You can read more about this topic at CLAUDE.md vs auto memory.

Skills

Skills usually expose a short description up front, so the agent can decide when a skill is relevant. If it uses that skill, the more detailed instructions and supporting files can then be loaded into the session. This makes them very token-efficient. I will write about skills in more detail in a future article.

Messages

These are all the messages sent by the user as well as all the responses sent by the model. This category can also include model-side reasoning or thinking tokens, depending on how the product exposes and accounts for them. In Claude, the effort setting controls how much thinking the model applies to a response. Higher effort can improve depth, but it takes longer and uses more tokens; extended thinking is a separate setting (see also Change the model, effort, and thinking settings). In most cases, messages will use the most tokens in a conversation.

Compact buffer

When auto-compaction is enabled (which is the default), Claude can compact the conversation once the context window passes a configured threshold. This means that Claude will create a summary of the conversation and keep only that summary as message context while clearing the remaining past messages. The compact buffer reserves a configurable amount of tokens in each session to allow the compaction operation to be executed more reliably. When performing the compaction, Claude will reason about which parts of the conversation to include in the summary, so this operation itself will also consume tokens. I will cover compaction in more detail in part 2.

Note that in my workflow I have disabled auto-compaction, so the buffer is only minimal. You will find my reasoning about that also in the part further below.

Codex CLI

This is a useful contrast with Claude Code: Codex exposes the overall usage number via the /status command, but not the same category-by-category breakdown.

image.png

This does not give the same breakdown as Claude Code.

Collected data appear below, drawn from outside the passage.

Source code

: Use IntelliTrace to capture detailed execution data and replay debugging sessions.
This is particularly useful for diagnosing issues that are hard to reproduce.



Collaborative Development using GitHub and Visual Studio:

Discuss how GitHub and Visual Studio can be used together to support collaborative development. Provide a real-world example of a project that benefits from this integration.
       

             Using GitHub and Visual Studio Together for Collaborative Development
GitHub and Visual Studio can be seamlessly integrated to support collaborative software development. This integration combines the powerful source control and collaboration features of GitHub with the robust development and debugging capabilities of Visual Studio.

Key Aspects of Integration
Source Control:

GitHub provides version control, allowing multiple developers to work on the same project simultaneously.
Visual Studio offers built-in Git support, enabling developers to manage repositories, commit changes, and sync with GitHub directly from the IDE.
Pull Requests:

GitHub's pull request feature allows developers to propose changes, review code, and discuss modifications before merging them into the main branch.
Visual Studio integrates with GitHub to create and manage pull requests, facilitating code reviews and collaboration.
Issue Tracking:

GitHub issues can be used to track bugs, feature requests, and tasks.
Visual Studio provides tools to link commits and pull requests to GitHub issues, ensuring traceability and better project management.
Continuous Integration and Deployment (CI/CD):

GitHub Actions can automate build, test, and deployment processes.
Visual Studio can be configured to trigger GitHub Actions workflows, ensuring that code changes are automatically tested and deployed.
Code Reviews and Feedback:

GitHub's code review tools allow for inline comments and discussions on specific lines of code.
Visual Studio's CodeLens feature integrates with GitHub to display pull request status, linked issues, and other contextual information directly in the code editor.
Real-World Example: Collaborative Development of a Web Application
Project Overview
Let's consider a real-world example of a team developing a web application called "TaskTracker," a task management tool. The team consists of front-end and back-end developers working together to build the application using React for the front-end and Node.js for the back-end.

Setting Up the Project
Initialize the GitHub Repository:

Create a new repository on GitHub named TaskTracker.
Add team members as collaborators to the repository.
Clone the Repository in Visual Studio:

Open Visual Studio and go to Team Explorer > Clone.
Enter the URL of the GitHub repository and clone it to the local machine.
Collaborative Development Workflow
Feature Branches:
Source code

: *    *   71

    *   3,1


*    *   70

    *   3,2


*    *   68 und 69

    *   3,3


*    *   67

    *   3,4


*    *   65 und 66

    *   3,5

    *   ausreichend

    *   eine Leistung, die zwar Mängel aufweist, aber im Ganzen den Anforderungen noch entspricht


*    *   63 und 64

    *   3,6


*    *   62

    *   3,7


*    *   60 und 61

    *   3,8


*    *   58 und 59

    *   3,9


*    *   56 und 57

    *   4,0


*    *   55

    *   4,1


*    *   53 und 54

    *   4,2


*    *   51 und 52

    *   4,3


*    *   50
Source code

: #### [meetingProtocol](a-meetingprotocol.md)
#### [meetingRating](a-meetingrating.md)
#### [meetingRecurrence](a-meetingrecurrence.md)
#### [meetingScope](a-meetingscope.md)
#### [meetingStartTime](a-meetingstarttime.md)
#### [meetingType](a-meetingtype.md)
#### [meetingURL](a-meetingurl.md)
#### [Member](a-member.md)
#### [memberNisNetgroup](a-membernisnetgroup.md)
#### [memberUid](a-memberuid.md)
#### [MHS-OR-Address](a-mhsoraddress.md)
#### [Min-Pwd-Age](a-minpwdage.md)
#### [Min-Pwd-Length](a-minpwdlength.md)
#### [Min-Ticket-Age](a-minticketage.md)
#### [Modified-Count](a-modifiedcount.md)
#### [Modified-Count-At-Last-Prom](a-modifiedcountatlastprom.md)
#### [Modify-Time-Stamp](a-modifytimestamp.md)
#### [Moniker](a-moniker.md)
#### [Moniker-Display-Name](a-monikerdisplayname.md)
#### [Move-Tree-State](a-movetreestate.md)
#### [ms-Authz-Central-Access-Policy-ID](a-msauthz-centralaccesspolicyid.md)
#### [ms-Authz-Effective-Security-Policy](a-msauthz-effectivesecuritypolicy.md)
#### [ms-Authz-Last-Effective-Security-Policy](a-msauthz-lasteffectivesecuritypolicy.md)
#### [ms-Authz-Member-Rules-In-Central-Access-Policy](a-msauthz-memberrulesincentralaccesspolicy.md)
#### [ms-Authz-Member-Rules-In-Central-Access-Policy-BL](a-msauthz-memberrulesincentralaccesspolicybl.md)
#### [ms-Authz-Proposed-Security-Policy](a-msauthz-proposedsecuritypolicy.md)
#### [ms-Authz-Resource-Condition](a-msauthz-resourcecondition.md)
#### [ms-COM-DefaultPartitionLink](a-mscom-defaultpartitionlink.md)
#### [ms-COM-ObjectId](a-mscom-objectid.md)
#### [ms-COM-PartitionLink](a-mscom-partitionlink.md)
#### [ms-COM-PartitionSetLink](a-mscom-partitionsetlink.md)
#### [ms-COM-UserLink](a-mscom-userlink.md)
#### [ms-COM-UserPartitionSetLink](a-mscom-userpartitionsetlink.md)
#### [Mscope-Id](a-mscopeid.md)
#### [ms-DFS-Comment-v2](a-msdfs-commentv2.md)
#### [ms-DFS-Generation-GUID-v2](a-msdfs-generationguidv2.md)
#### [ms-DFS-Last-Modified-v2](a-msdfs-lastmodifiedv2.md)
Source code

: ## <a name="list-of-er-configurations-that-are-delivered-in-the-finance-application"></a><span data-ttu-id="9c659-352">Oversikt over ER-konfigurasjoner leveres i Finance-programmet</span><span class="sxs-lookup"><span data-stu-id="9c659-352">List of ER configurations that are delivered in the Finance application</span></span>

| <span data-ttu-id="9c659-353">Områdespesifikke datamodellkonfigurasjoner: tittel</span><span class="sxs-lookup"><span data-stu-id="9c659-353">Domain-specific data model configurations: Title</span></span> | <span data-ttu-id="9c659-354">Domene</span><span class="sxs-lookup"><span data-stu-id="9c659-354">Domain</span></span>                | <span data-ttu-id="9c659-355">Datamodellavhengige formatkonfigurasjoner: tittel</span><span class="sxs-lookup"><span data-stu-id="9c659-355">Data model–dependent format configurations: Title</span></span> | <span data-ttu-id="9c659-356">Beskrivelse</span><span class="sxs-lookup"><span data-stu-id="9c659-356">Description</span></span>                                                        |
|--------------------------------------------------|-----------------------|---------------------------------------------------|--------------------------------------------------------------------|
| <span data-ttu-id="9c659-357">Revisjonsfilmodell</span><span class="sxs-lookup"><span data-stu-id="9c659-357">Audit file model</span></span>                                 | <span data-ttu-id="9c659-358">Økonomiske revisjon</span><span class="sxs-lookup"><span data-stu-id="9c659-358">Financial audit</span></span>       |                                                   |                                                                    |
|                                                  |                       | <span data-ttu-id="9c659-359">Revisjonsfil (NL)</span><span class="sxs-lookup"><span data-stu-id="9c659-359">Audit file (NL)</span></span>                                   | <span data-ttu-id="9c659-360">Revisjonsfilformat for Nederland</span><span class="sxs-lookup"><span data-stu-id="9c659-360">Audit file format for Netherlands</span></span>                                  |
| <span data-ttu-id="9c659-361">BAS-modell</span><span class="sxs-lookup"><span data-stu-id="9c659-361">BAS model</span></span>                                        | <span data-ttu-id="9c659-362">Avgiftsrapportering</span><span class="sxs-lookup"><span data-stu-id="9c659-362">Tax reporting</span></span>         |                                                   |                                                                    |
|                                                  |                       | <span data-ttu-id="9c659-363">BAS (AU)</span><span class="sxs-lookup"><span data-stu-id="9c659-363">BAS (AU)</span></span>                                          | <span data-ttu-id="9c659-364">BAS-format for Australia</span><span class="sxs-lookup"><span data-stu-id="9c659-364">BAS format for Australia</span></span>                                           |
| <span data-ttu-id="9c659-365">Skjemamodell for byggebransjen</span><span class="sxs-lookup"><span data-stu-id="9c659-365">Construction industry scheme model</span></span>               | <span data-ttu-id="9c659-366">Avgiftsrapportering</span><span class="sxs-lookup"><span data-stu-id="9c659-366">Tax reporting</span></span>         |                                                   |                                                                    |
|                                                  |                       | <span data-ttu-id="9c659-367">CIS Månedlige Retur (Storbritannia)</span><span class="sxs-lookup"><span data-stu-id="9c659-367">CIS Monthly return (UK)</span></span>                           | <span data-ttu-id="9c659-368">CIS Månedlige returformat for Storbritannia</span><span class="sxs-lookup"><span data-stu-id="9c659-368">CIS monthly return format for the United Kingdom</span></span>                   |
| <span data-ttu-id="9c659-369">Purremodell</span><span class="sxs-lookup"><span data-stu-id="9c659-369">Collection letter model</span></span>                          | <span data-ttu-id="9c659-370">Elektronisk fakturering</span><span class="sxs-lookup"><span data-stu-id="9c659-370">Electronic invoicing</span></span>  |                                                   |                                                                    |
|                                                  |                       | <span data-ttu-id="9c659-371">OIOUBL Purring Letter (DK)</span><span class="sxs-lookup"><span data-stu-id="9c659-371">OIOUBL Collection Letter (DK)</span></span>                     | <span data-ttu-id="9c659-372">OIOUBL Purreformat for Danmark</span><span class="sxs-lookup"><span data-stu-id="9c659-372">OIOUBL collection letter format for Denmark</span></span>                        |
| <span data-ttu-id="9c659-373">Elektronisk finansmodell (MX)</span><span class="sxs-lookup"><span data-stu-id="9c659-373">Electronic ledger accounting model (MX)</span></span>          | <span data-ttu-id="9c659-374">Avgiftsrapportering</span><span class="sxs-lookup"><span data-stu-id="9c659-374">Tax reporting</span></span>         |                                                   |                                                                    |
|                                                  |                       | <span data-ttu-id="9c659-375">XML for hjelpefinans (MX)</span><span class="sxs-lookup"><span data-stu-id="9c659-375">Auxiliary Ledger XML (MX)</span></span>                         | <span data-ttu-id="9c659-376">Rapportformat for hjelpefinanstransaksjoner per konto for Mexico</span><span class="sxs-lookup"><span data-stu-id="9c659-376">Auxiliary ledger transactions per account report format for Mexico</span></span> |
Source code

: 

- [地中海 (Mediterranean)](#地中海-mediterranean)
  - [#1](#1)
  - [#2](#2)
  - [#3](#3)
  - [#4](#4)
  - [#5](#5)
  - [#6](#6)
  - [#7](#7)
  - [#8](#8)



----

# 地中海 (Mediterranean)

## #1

I tried to get around this by prompting Codex to show me a similar output to Claude’s /context command.

image.png

Because this breakdown is inferred by the model rather than reported by the CLI, I would treat it as illustrative rather than diagnostic.

Conclusion

In part 1 of this series, we looked at what goes into an agent’s context window using Claude Code as the main example. Other agent tools may use different names for these pieces, but the basic idea transfers: the agent’s context is not just the visible chat history. It also contains product instructions, tool descriptions, memory files, subagent descriptions, and other state loaded into the session. All of these pieces compete for the same limited space. The more you understand what is being loaded, the easier it becomes to reason about why an agent behaves a certain way, why it may forget earlier details, and what you can do to keep future sessions focused.

In part 2, we will look more closely at what happens when the context window fills up, including compaction and other ways to keep working on the same topic without losing the important parts of the conversation.